- Opening Delimiter -
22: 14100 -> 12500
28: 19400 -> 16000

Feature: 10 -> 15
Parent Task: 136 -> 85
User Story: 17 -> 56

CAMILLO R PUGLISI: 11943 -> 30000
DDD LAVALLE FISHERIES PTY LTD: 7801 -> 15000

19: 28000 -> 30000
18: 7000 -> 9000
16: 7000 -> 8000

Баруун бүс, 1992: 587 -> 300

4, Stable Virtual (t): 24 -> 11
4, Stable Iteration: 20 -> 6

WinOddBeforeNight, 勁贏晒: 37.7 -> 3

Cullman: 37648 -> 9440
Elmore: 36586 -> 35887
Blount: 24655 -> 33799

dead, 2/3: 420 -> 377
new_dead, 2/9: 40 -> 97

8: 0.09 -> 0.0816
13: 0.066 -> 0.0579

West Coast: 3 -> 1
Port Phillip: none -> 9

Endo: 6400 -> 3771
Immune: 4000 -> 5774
- Closing Delimiter -
Everything from the line with "Cullman: 37648 -> 9440" through the last line of the data is to be retyped verbatim, with no other text.

Response to this exercise:
Cullman: 37648 -> 9440
Elmore: 36586 -> 35887
Blount: 24655 -> 33799

dead, 2/3: 420 -> 377
new_dead, 2/9: 40 -> 97

8: 0.09 -> 0.0816
13: 0.066 -> 0.0579

West Coast: 3 -> 1
Port Phillip: none -> 9

Endo: 6400 -> 3771
Immune: 4000 -> 5774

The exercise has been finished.